On the subject of the denial of the oath of fidelity, it is evident, from Mr. Cotton’s statement, that the oath owed its origin to intolerance. Episcopacy should have no place under congregational rule, no more than independency could be suffered to exist under the domination of the English hierarchy. But Mr. Williams appears to have objected to the oath chiefly on other grounds: it was allowed by all parties that oath-taking was a religious act. If so, it was concluded by Mr. Williams, in entire consistency with his other views, that, 1, It ought not to be forced on any, so far as it was religious; nor, 2, could an unregenerate man take part in what was thought to be an act of religious worship. Whether an oath be a religious act, we shall not discuss; but on the admitted principles of the parties engaged in this strife, Mr. Williams’s argument seems to us irrefragable.
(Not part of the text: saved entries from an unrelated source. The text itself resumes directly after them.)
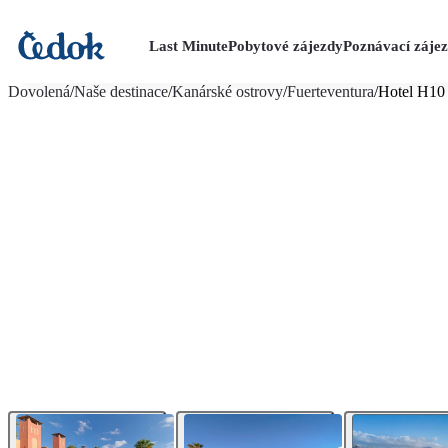
Last Minute
Pobytové zájezdy
Poznávací záje
více fotografií (31)
Dovolená
/
Naše destinace
/
Kanárské ostrovy
/
Fuerteventura
/
Hotel H10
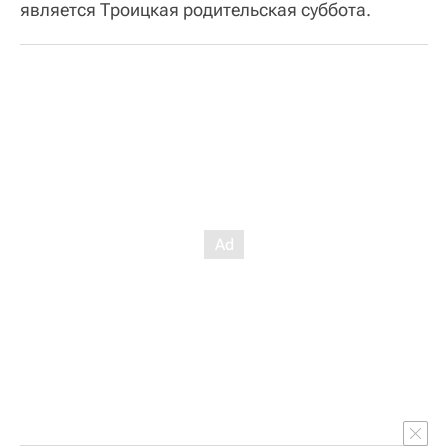
является Троицкая родительская суббота.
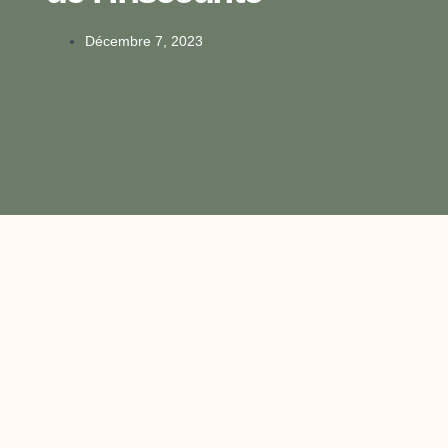
Décembre 7, 2023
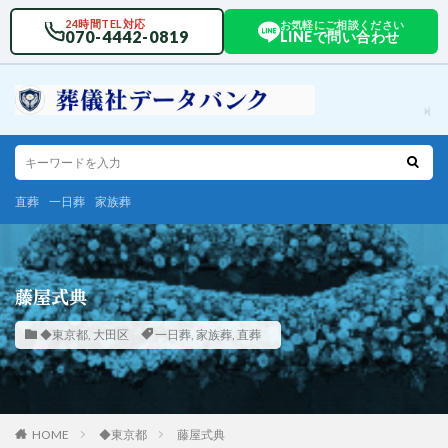
24時間TEL対応
お気軽にご相談ください
070-4442-0819
LINEで問い合わせ
直葬
一日葬
家族葬
藤屋式典
◆東京都
,
大田区
一日葬
,
家族葬
,
直葬
HOME
◆東京都
藤屋式典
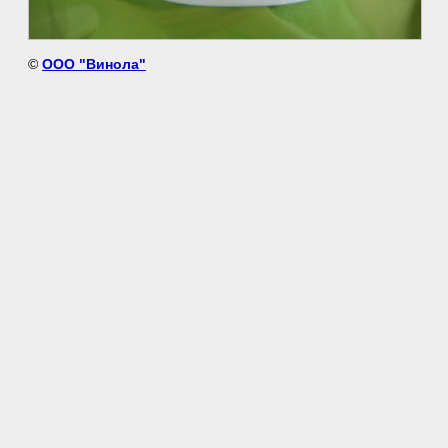
©
ООО "Винола"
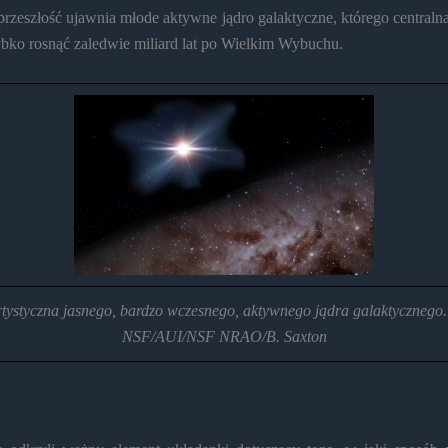
przeszłość ujawnia młode aktywne jądro galaktyczne, którego centralna
ybko rosnąć zaledwie miliard lat po Wielkim Wybuchu.
rtystyczna jasnego, bardzo wczesnego, aktywnego jądra galaktycznego.
NSF/AUI/NSF NRAO/B. Saxton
On the concurring causes referred to by Mr. Cotton, it will be unnecessary to make extended comment. The first of these is treated of at length in the second piece of this volume. Mr. Cotton and Mr. Williams were representatives of the two great bodies of dissentients from the law-established church of England. One party deemed it to be an anti-christian church, its rites to be avoided, its ministry forsaken, its communion abjured: these were the Separatists, or true Nonconformists, to whom Mr. Williams belonged.[34] The other party, although declaiming against the supposed corruptions of the church, loved its stately service, its governmental patronage, its common prayer, and its parishional assemblies:[35] these were the puritans who, in New England, became Independents, or Congregationalists[36]—in Old England, during the Commonwealth, chiefly Presbyterians, and some Independents: to these Mr. Cotton belonged.
Mr. Williams thought it his duty to renounce all connection with the oppressor of the Lord’s people, and also with those who still held communion with her.[37] Let us not deem him too rigid in these principles of separation. There can be no fellowship between Christ and Belial. And if, as was indeed the case, the Anglican church too largely exhibited those principles which were subversive of man’s inalienable rights, exercised a tyrannous and intolerable sway over the bodies and consciences of the people, and drove from her fold, as outcasts, many of her best and holiest children,—it is no wonder that they should in return regard her touch as polluting, her ecclesiastical frame as the work of anti-christ. The Congregationalists introduced her spirit and practice into the legislation of the New World, and it behoved every lover of true liberty to stand aloof and separate from the evil. This did Mr. Williams. He was right in regarding the relation of the Congregational polity to the civil state in New England as implicitly a national church state, although that relation was denied to be explicitly national by Mr. Cotton and his brethren. “I affirm,” said Williams, “that that church estate, that religion and worship which is commanded, or permitted to be but one in a country, nation, or province, that church is not in the nature of the particular churches of Christ, but in the nature of a national or state church.”[38]